Loom work is a wonderful way to do beadwork and there are dozens of loom options available. However, before you buy a loom take a moment to think about what you want to do with loom work. Don't buy a little wire loom or you'll end up frustrated. Take a look at some of the better looms available; you'll be surprised at how reasonable the prices are!

What kind of projects will you do?

Will you be making bracelets or big split loom necklaces? Wall hangings or hat bands? Look for a loom that will work for your type of beading. You may need something as complex as a Mirrix with a shedding device, or something more basic. If you work on very small projects, you may want a tiny Tube Loom.

How often will you use your loom?

If you will only be doing an occasional project, it may not be important to invest a lot of money into a big, space-taking loom. On the other hand, if you will be looming quite often, then get the best you can afford. Having good equipment will make any project easier and much more enjoyable.

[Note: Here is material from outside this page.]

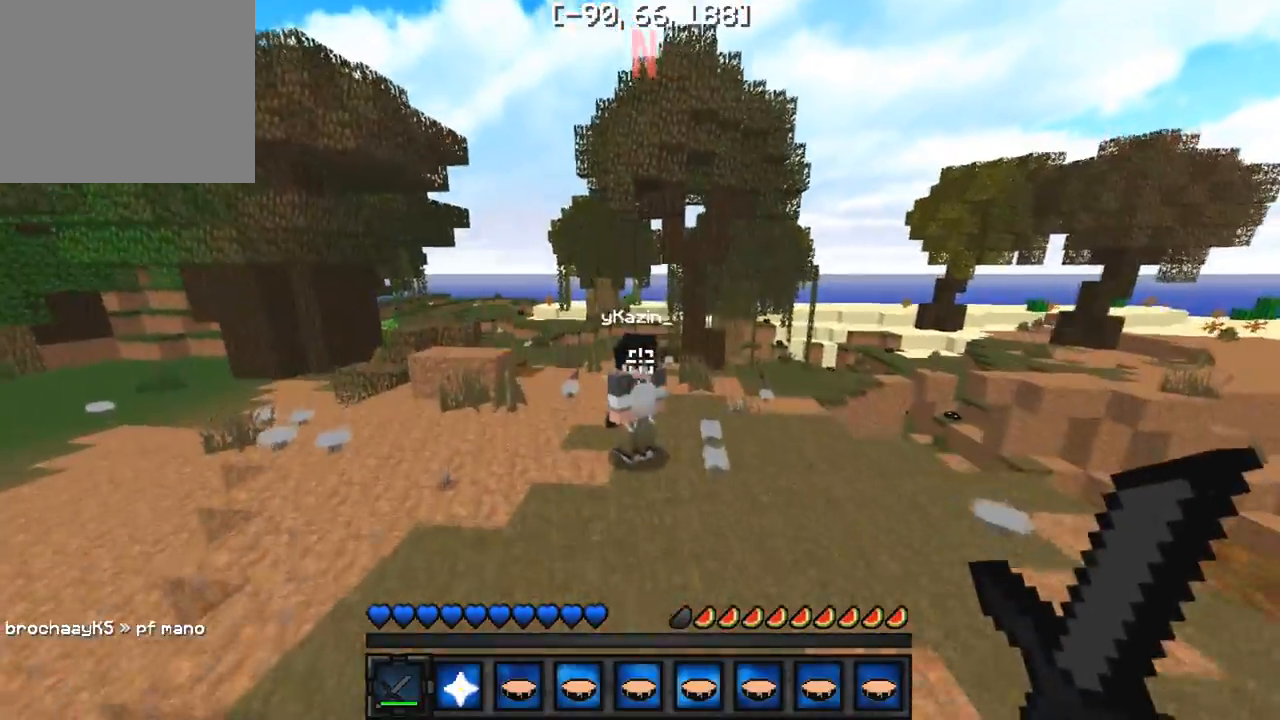
{"keys": ["a", "w"], "events": []}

What kind of beads will you be using?

Better looms come with warp dent bars for both 11/0 and 15/0 beads. However, some smaller and less expensive looms do not have interchangeable warp bars. Be sure to check for this feature if you want to use more than one size bead. Also - remember that Czech 11/0 and Delica beads are not the same size when it comes to looming!

If you are buying a gift - what does your recipient wants in a loom?

We all love surprises and a loom makes a wonderful gift for a beader. However, tools and equipment are very personal so if you plan to purchase a loom as a gift, it would be a good idea if you knew exactly hat the recipient wants in a loom. Better no surprise than a bad surprise! A good place to get information is from the recipient's beady friends.

If you are buying for yourself, research before you buy!

All of the loom dealers I have encountered have been more than happy to discuss their products with me in detail so that I have a good understanding of the loom and its features. When I’ve had problems with my loom, in most cases the seller has quickly addressed and resolved them, usually by E-mail. Help and hint are, in most cases, available at the dealer's Web sites. Don't be afraid to ask questions before you buy.